• _Your task_
Retype all of the entries word for word.

• _Records shown_
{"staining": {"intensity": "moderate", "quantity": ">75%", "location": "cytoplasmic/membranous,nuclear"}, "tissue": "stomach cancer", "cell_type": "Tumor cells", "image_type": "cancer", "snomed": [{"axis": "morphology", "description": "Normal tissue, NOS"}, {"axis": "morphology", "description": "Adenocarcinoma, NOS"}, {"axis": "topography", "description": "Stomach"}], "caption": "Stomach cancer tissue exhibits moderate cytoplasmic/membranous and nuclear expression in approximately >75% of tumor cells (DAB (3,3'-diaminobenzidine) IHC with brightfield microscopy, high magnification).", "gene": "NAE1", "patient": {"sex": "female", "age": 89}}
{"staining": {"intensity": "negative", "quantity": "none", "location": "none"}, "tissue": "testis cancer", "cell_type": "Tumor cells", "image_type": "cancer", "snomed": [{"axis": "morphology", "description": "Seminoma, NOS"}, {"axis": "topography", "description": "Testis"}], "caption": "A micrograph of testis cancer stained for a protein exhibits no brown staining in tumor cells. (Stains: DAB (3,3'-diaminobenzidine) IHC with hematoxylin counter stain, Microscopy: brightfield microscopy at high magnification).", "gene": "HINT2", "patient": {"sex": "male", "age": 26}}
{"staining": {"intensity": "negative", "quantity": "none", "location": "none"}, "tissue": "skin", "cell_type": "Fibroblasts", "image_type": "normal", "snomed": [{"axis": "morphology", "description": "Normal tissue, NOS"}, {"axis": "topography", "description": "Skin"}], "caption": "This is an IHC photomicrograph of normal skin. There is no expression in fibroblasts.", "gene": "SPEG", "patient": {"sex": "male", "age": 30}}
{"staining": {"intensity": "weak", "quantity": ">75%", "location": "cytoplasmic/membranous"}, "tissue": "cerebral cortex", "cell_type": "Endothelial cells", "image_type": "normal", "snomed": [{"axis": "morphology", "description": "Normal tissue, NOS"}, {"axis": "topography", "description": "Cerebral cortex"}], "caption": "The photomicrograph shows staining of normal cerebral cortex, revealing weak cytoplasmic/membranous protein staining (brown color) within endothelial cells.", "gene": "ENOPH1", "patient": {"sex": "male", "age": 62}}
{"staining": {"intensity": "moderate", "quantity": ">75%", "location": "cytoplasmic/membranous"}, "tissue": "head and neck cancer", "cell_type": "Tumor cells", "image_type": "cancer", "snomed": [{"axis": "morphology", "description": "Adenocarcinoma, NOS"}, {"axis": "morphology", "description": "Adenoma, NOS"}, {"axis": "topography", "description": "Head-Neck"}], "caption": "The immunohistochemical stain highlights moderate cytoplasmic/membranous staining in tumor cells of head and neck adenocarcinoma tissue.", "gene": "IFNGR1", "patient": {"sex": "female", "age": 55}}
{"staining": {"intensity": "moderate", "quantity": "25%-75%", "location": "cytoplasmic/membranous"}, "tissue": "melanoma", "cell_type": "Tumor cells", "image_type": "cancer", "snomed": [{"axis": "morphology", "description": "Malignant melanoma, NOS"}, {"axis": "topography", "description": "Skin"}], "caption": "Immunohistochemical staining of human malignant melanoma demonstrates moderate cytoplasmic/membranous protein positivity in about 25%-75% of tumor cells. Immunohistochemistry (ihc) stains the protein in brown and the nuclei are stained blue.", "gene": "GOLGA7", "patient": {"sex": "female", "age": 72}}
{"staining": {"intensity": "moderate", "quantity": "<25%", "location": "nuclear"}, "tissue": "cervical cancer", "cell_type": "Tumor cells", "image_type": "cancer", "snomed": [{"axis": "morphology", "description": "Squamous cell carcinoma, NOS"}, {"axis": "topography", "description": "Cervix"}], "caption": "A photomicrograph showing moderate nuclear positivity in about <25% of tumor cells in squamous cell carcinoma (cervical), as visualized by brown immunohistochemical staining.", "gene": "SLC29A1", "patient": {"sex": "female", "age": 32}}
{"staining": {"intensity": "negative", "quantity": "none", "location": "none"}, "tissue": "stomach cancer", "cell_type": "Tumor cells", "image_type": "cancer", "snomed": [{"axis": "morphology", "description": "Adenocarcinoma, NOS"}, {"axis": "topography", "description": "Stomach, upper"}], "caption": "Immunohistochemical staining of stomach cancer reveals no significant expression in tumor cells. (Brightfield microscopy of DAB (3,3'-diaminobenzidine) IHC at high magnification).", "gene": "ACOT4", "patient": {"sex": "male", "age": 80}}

• _Solution to this problem_
{"staining": {"intensity": "moderate", "quantity": ">75%", "location": "cytoplasmic/membranous,nuclear"}, "tissue": "stomach cancer", "cell_type": "Tumor cells", "image_type": "cancer", "snomed": [{"axis": "morphology", "description": "Normal tissue, NOS"}, {"axis": "morphology", "description": "Adenocarcinoma, NOS"}, {"axis": "topography", "description": "Stomach"}], "caption": "Stomach cancer tissue exhibits moderate cytoplasmic/membranous and nuclear expression in approximately >75% of tumor cells (DAB (3,3'-diaminobenzidine) IHC with brightfield microscopy, high magnification).", "gene": "NAE1", "patient": {"sex": "female", "age": 89}}
{"staining": {"intensity": "negative", "quantity": "none", "location": "none"}, "tissue": "testis cancer", "cell_type": "Tumor cells", "image_type": "cancer", "snomed": [{"axis": "morphology", "description": "Seminoma, NOS"}, {"axis": "topography", "description": "Testis"}], "caption": "A micrograph of testis cancer stained for a protein exhibits no brown staining in tumor cells. (Stains: DAB (3,3'-diaminobenzidine) IHC with hematoxylin counter stain, Microscopy: brightfield microscopy at high magnification).", "gene": "HINT2", "patient": {"sex": "male", "age": 26}}
{"staining": {"intensity": "negative", "quantity": "none", "location": "none"}, "tissue": "skin", "cell_type": "Fibroblasts", "image_type": "normal", "snomed": [{"axis": "morphology", "description": "Normal tissue, NOS"}, {"axis": "topography", "description": "Skin"}], "caption": "This is an IHC photomicrograph of normal skin. There is no expression in fibroblasts.", "gene": "SPEG", "patient": {"sex": "male", "age": 30}}
{"staining": {"intensity": "weak", "quantity": ">75%", "location": "cytoplasmic/membranous"}, "tissue": "cerebral cortex", "cell_type": "Endothelial cells", "image_type": "normal", "snomed": [{"axis": "morphology", "description": "Normal tissue, NOS"}, {"axis": "topography", "description": "Cerebral cortex"}], "caption": "The photomicrograph shows staining of normal cerebral cortex, revealing weak cytoplasmic/membranous protein staining (brown color) within endothelial cells.", "gene": "ENOPH1", "patient": {"sex": "male", "age": 62}}
{"staining": {"intensity": "moderate", "quantity": ">75%", "location": "cytoplasmic/membranous"}, "tissue": "head and neck cancer", "cell_type": "Tumor cells", "image_type": "cancer", "snomed": [{"axis": "morphology", "description": "Adenocarcinoma, NOS"}, {"axis": "morphology", "description": "Adenoma, NOS"}, {"axis": "topography", "description": "Head-Neck"}], "caption": "The immunohistochemical stain highlights moderate cytoplasmic/membranous staining in tumor cells of head and neck adenocarcinoma tissue.", "gene": "IFNGR1", "patient": {"sex": "female", "age": 55}}
{"staining": {"intensity": "moderate", "quantity": "25%-75%", "location": "cytoplasmic/membranous"}, "tissue": "melanoma", "cell_type": "Tumor cells", "image_type": "cancer", "snomed": [{"axis": "morphology", "description": "Malignant melanoma, NOS"}, {"axis": "topography", "description": "Skin"}], "caption": "Immunohistochemical staining of human malignant melanoma demonstrates moderate cytoplasmic/membranous protein positivity in about 25%-75% of tumor cells. Immunohistochemistry (ihc) stains the protein in brown and the nuclei are stained blue.", "gene": "GOLGA7", "patient": {"sex": "female", "age": 72}}
{"staining": {"intensity": "moderate", "quantity": "<25%", "location": "nuclear"}, "tissue": "cervical cancer", "cell_type": "Tumor cells", "image_type": "cancer", "snomed": [{"axis": "morphology", "description": "Squamous cell carcinoma, NOS"}, {"axis": "topography", "description": "Cervix"}], "caption": "A photomicrograph showing moderate nuclear positivity in about <25% of tumor cells in squamous cell carcinoma (cervical), as visualized by brown immunohistochemical staining.", "gene": "SLC29A1", "patient": {"sex": "female", "age": 32}}
{"staining": {"intensity": "negative", "quantity": "none", "location": "none"}, "tissue": "stomach cancer", "cell_type": "Tumor cells", "image_type": "cancer", "snomed": [{"axis": "morphology", "description": "Adenocarcinoma, NOS"}, {"axis": "topography", "description": "Stomach, upper"}], "caption": "Immunohistochemical staining of stomach cancer reveals no significant expression in tumor cells. (Brightfield microscopy of DAB (3,3'-diaminobenzidine) IHC at high magnification).", "gene": "ACOT4", "patient": {"sex": "male", "age": 80}}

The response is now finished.